Вопреки ожиданиям, европейское путешествие не принесло Надеждину особой пользы. Он вернулся в Москву в декабре 1835 г. и оказался почти в безнадежном положении: никаких карьерных перспектив в сфере государственной службы и утраченная позиция в университете[488]
. Между тем личные обстоятельства по-прежнему подталкивали Надеждина к поискам места. 15 апреля 1836 г. он подал в Совет Московского университета прошение о повышении его в чине до коллежского советника[489] (заметим, что именно в этом чине А. Е. Измайлов и получил вице-губернаторскую должность в Твери). Он доказывал, что годом прежде соответствующее представление в Сенат уже поступало, однако решение оказалось отложено из-за временного запрета на утверждение новых чинов. Надеждин уехал «для лечения» за границу, а по возвращении обнаружил, что ограничение, введенное монархом, снято. Теперь он просил университетское начальство о ходатайстве за него, поскольку «он никем представлен быть не может», ибо нигде официально не служит[490].4 мая Совет Московского университета обратился к попечителю Московского учебного округа Строганову с просьбой испросить Надеждину чин коллежского советника в соответствии с законодательством, которое давало тому соответствующее право после трех лет университетской службы[491]

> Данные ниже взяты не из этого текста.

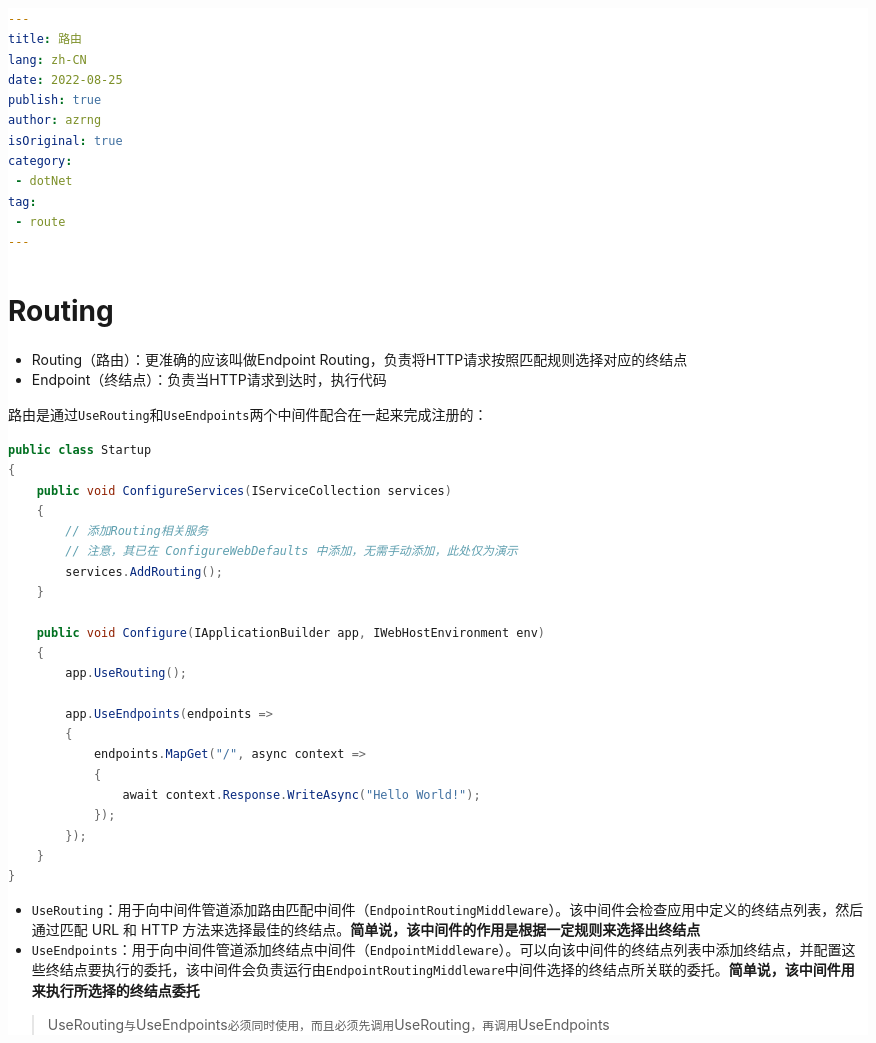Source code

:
 ```yaml
---
title: 路由
lang: zh-CN
date: 2022-08-25
publish: true
author: azrng
isOriginal: true
category:
 - dotNet
tag:
 - route
---
```

# Routing

- Routing（路由）：更准确的应该叫做Endpoint Routing，负责将HTTP请求按照匹配规则选择对应的终结点
- Endpoint（终结点）：负责当HTTP请求到达时，执行代码

路由是通过`UseRouting`和`UseEndpoints`两个中间件配合在一起来完成注册的：

```c#
public class Startup
{
    public void ConfigureServices(IServiceCollection services)
    {
        // 添加Routing相关服务
        // 注意，其已在 ConfigureWebDefaults 中添加，无需手动添加，此处仅为演示
        services.AddRouting();
    }
    
    public void Configure(IApplicationBuilder app, IWebHostEnvironment env)
    {
        app.UseRouting();
    
        app.UseEndpoints(endpoints =>
        {
            endpoints.MapGet("/", async context =>
            {
                await context.Response.WriteAsync("Hello World!");
            });
        });
    }
}
```

- `UseRouting`：用于向中间件管道添加路由匹配中间件（`EndpointRoutingMiddleware`）。该中间件会检查应用中定义的终结点列表，然后通过匹配 URL 和 HTTP 方法来选择最佳的终结点。**简单说，该中间件的作用是根据一定规则来选择出终结点**
- `UseEndpoints`：用于向中间件管道添加终结点中间件（`EndpointMiddleware`）。可以向该中间件的终结点列表中添加终结点，并配置这些终结点要执行的委托，该中间件会负责运行由`EndpointRoutingMiddleware`中间件选择的终结点所关联的委托。**简单说，该中间件用来执行所选择的终结点委托**

> UseRouting`与`UseEndpoints`必须同时使用，而且必须先调用`UseRouting`，再调用`UseEndpoints
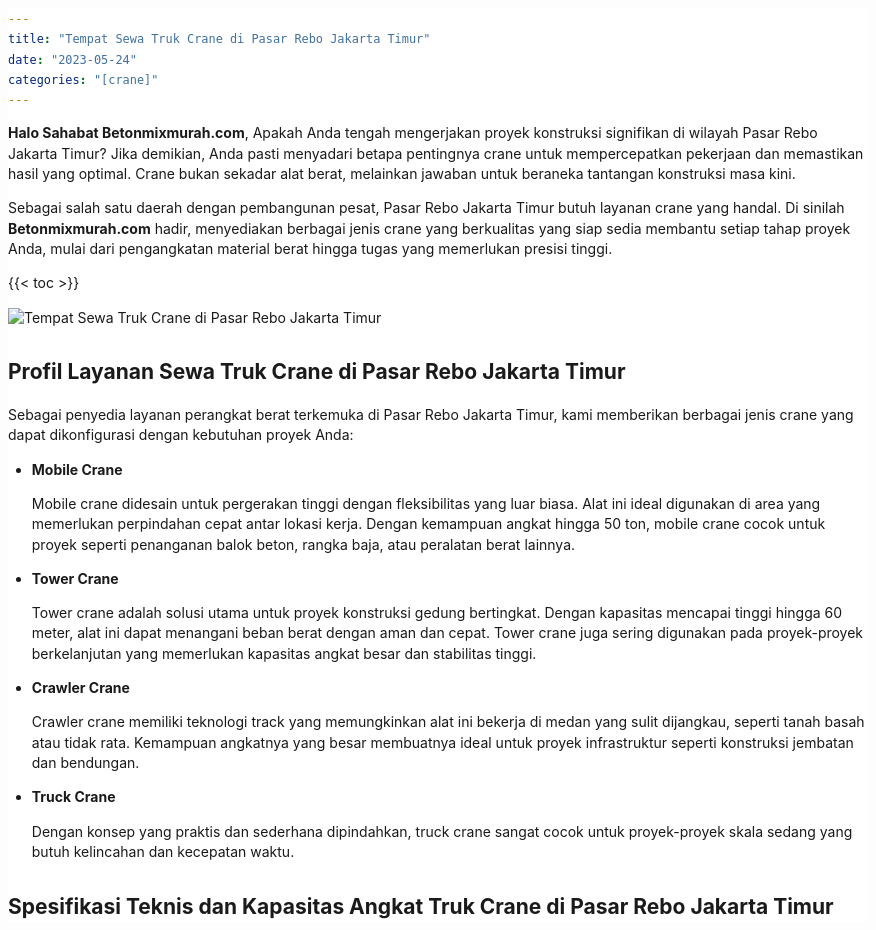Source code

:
 ```yaml
---
title: "Tempat Sewa Truk Crane di Pasar Rebo Jakarta Timur"
date: "2023-05-24"
categories: "[crane]"
---
```


**Halo Sahabat Betonmixmurah.com**, Apakah Anda tengah mengerjakan proyek konstruksi signifikan di wilayah Pasar Rebo Jakarta Timur? Jika demikian, Anda pasti menyadari betapa pentingnya crane untuk mempercepatkan pekerjaan dan memastikan hasil yang optimal. Crane bukan sekadar alat berat, melainkan jawaban untuk beraneka tantangan konstruksi masa kini.

Sebagai salah satu daerah dengan pembangunan pesat, Pasar Rebo Jakarta Timur butuh layanan crane yang handal. Di sinilah **Betonmixmurah.com** hadir, menyediakan berbagai jenis crane yang berkualitas yang siap sedia membantu setiap tahap proyek Anda, mulai dari pengangkatan material berat hingga tugas yang memerlukan presisi tinggi.

{{< toc >}}

![Tempat Sewa Truk Crane di Pasar Rebo Jakarta Timur](/images/crane/sewa-crane-27.jpg)

## Profil Layanan Sewa Truk Crane di Pasar Rebo Jakarta Timur

Sebagai penyedia layanan perangkat berat terkemuka di Pasar Rebo Jakarta Timur, kami memberikan berbagai jenis crane yang dapat dikonfigurasi dengan kebutuhan proyek Anda:  

- **Mobile Crane**  

  Mobile crane didesain untuk pergerakan tinggi dengan fleksibilitas yang luar biasa. Alat ini ideal digunakan di area yang memerlukan perpindahan cepat antar lokasi kerja. Dengan kemampuan angkat hingga 50 ton, mobile crane cocok untuk proyek seperti penanganan balok beton, rangka baja, atau peralatan berat lainnya.  

- **Tower Crane**  

  Tower crane adalah solusi utama untuk proyek konstruksi gedung bertingkat. Dengan kapasitas mencapai tinggi hingga 60 meter, alat ini dapat menangani beban berat dengan aman dan cepat. Tower crane juga sering digunakan pada proyek-proyek berkelanjutan yang memerlukan kapasitas angkat besar dan stabilitas tinggi.  

- **Crawler Crane**  

  Crawler crane memiliki teknologi track yang memungkinkan alat ini bekerja di medan yang sulit dijangkau, seperti tanah basah atau tidak rata. Kemampuan angkatnya yang besar membuatnya ideal untuk proyek infrastruktur seperti konstruksi jembatan dan bendungan.  

- **Truck Crane**  

  Dengan konsep yang praktis dan sederhana dipindahkan, truck crane sangat cocok untuk proyek-proyek skala sedang yang butuh kelincahan dan kecepatan waktu.

## Spesifikasi Teknis dan Kapasitas Angkat Truk Crane di Pasar Rebo Jakarta Timur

. Строганов отнесся к своему непосредственному начальнику Уварову и 11 июня 1836 г. сигнализировал Совету о его решении. Исход дела оказался для Надеждина неутешительным:Министр Народного Просвещения на представление мое о награждении бывшего Профессора Надеждина, за выслугу лет, следующим чином, ответствует, что 3-го сего Июня за № 5737-м, что хотя он и выслужил положенный в настоящем чине срок и следовательно может, на основании существующих постановлений, воспользоваться чином 6-го класса, но как он уже более года не состоит в ведомстве Министерства Народного Просвещения, то Его Высокопревосходительство не может войти о том с представлением в Правительствующий Сенат; впрочем он, Надеждин, может сам обратиться туда с прошением[492]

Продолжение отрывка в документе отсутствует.